Gardez-vous donc de leurs séductions
et des discours flatteurs qu'ils emploieront pour vous faire entrer
dans les associations dont ils font partie. Soyez convaincus que
personne ne peut être lié à ces sociétés
sans se rendre coupable d'un péché grave :
fermez l'oreille aux paroles de ceux qui, pour vous attirer dans
leurs assemblées, vous affirmeront qu'il ne se commet rien
de contraire à la raison et à la religion, et qu'on
n'y voit et n'y entend rien que de pur, de droit et d'honnête.
D'abord ce serment coupable dont Nous avons parlé, et qu'on
prête même dans les grades inférieurs, suffit
pour que vous compreniez qu'il est défendu d'entrer dans
ces premiers grades et d'y rester ; ensuite, quoique l'on
n'ait pas coutume de confier ce qu'il y a de plus compromettant
et de plus criminel à ceux qui ne sont pas parvenus à
des grades éminents, il est cependant manifeste que la
force et l'audace de ces sociétés pernicieuses s'accroissent
en raison du nombre et de l'accord de ceux qui en font partie.

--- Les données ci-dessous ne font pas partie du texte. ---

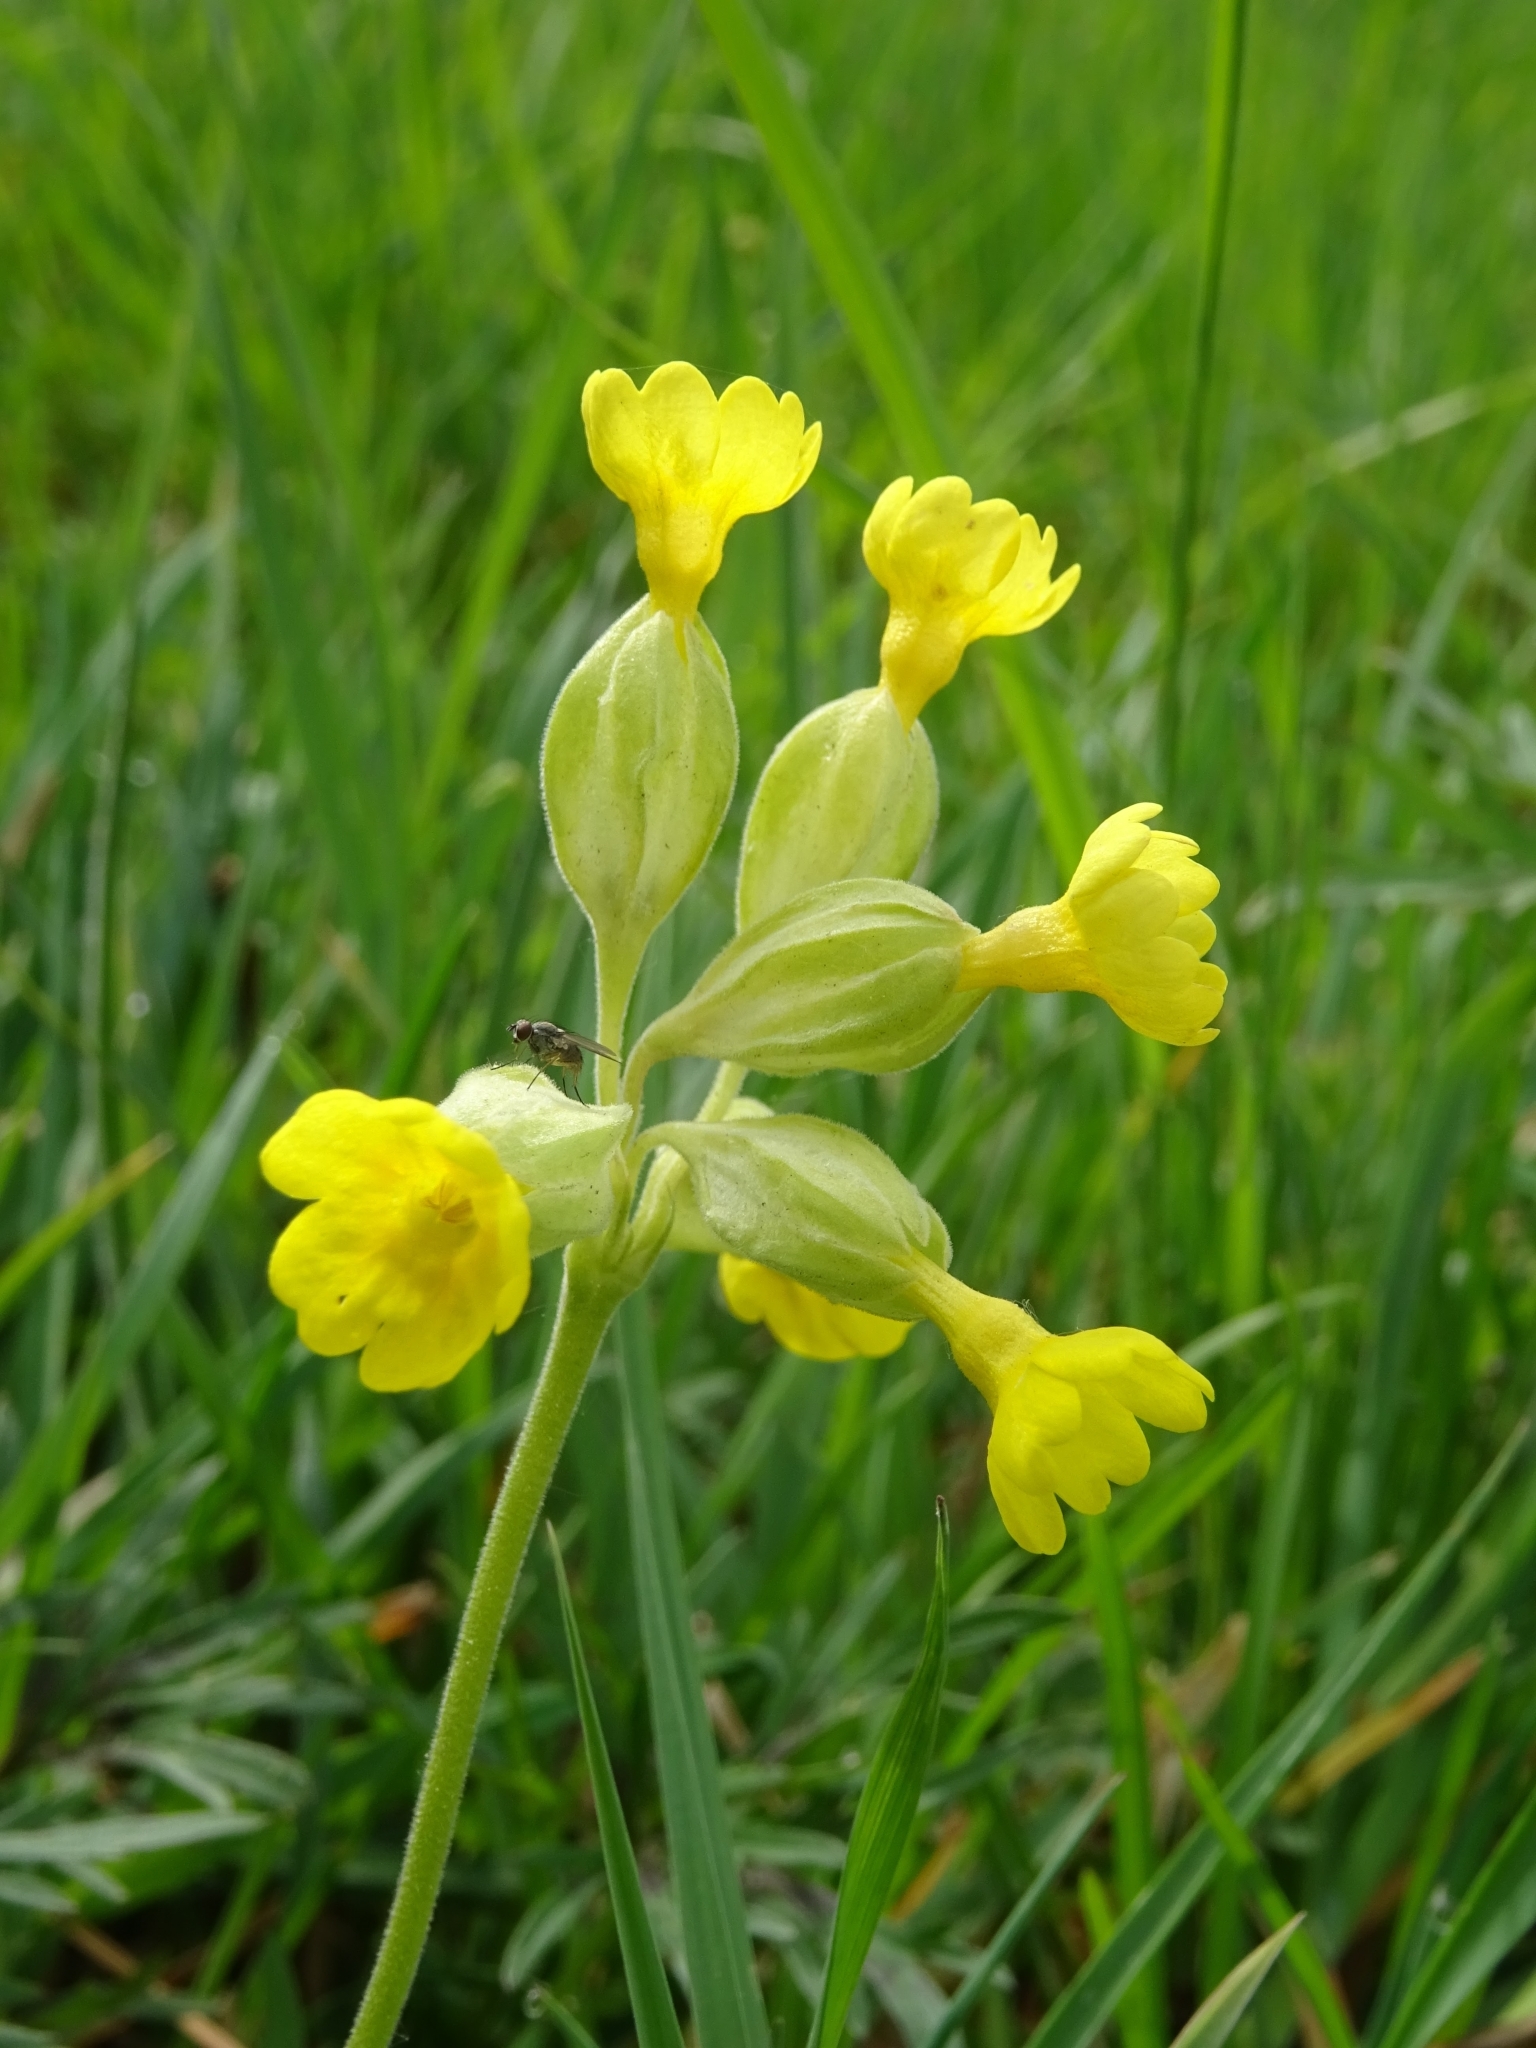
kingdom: Plantae
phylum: Tracheophyta
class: Magnoliopsida
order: Ericales
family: Primulaceae
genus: Primula
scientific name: Primula veris
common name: Cowslip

Ainsi ceux qui n'ont pas passé les rangs inférieurs
doivent être considérés comme les complices
du même crime, et cette sentence de l'apôtre (Épître
aux Romains, ch. 1) tombe sur eux : " Ceux
qui font ces choses sont dignes de mort, et non seulement ceux
qui les font, mais même ceux qui s'associent à ceux
qui s'en rendent coupables ".
Enfin, Nous Nous adressons avec affection
à ceux qui, malgré les lumières qu'ils avaient
reçues, et la part qu'ils avaient eue au don céleste
et aux grâces de l'Esprit-Saint, ont eu le malheur de se
laisser séduire et d'entrer dans ces associations, soit
dans les rangs inférieurs, soit dans les degrés
plus élevés. Nous qui tenons la place de Celui qui
a déclaré qu'il n'était pas venu appeler
les justes mais les pêcheurs, et qui s'est comparé
au pasteur qui, abandonnant le reste de son troupeau, cherche
avec inquiétude la brebis qu'il a perdue, Nous les pressons
et Nous les prions de revenir à Jésus Christ. Sans
doute ils ont commis un grand crime, cependant ils ne doivent
point désespérer de la miséricorde et de
la clémence de Dieu et de son Fils Jésus Christ ;
qu'ils rentrent dans les voies du Seigneur, il ne les repoussera
pas ; mais semblable au père de l'enfant prodigue,
il ouvrira ses bras pour les recevoir avec tendresse. Pour faire
tout ce qui est en Notre pouvoir et pour leur rendre plus facile
le chemin de la pénitence, Nous suspendons pendant l'espace
d'un an après la publication de ces Lettres apostoliques
dans le pays qu'ils habitent, l'obligation de dénoncer
leurs frères, et Nous déclarons qu'ils peuvent être
relevés de ces censures, même en ne dénonçant
pas leurs complices, par tout confesseur approuvé par les
Ordinaires des lieux qu'ils habitent.
Nous usons également de la même
indulgence à l'égard de ceux qui demeurent à
Rome. Si quelqu'un (ce qu'à Dieu ne plaise !) était
assez endurci pour ne pas abandonner ces sociétés
dans le temps que Nous avons prescrit, il sera tenu de dénoncer
ses complices, et il sera sous le poids des censures s'il revient
à résipiscence après cette époque ;
il ne pourra obtenir l'absolution qu'après avoir dénoncé
ses complices, ou au moins juré de les dénoncer
le plus tôt possible. Cette absolution ne pourra être
donnée que par Nous, Nos successeurs ou ceux qui auront
obtenu du Saint-Siège la faculté de relever de ces
censures.
Nous voulons que les exemplaires imprimés
du présent Bref apostolique, lorsqu'ils seront signés
de la main d'un notaire public et munis du sceau d'un dignitaire
de l'Église, obtiennent la même foi que l'original.
Que personne ne se permette d'enfreindre ou
de contredire Notre présente déclaration, condamnation,
ordre, défense, invocation, réquisition, décret
et volonté. Si, néanmoins, quelqu'un se le permettait,
qu'il sache qu'il s'attire par là la colère du Dieu
tout-puissant et des saints apôtres Pierre et Paul.
Donné à Rome, près Saint-Pierre,
l'année de l'Incarnation de Notre-Seigneur 1825, le 3 des
ides de Mars (13 mars), de notre Pontificat l'an II.
(Cette bulle est daté suivant
l'ancien usage de la chancellerie romaine, qui commençait
les années de l'Incarnation au 25 mars ; ainsi sa
date répond au 13 mars de l'année 1826.)